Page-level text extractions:
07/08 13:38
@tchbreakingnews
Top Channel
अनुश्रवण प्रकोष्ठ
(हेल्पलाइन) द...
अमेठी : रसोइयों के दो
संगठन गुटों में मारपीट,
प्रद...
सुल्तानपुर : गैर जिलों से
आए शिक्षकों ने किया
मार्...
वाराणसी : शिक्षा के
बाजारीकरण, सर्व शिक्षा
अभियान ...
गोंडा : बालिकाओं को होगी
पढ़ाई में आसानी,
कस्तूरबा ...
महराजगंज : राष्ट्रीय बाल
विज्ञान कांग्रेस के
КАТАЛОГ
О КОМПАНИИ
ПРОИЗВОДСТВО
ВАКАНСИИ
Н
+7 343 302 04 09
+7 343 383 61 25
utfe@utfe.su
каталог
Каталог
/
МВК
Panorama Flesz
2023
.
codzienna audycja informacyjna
==
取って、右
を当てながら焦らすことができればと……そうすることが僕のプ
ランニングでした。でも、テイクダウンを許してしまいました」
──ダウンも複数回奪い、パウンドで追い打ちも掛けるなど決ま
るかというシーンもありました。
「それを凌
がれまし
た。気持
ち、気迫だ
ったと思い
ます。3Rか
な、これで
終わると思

§ **TASK GOAL**:
Starting with the line with "विज्ञान कांग्रेस के" above and going on through the line with "codzienna audycja informacyjna", transcribe every line exactly, both ends included, and add nothing.

§ **EXERCISE RESPONSE**:
विज्ञान कांग्रेस के
КАТАЛОГ
О КОМПАНИИ
ПРОИЗВОДСТВО
ВАКАНСИИ
Н
+7 343 302 04 09
+7 343 383 61 25
utfe@utfe.su
каталог
Каталог
/
МВК
Panorama Flesz
2023
.
codzienna audycja informacyjna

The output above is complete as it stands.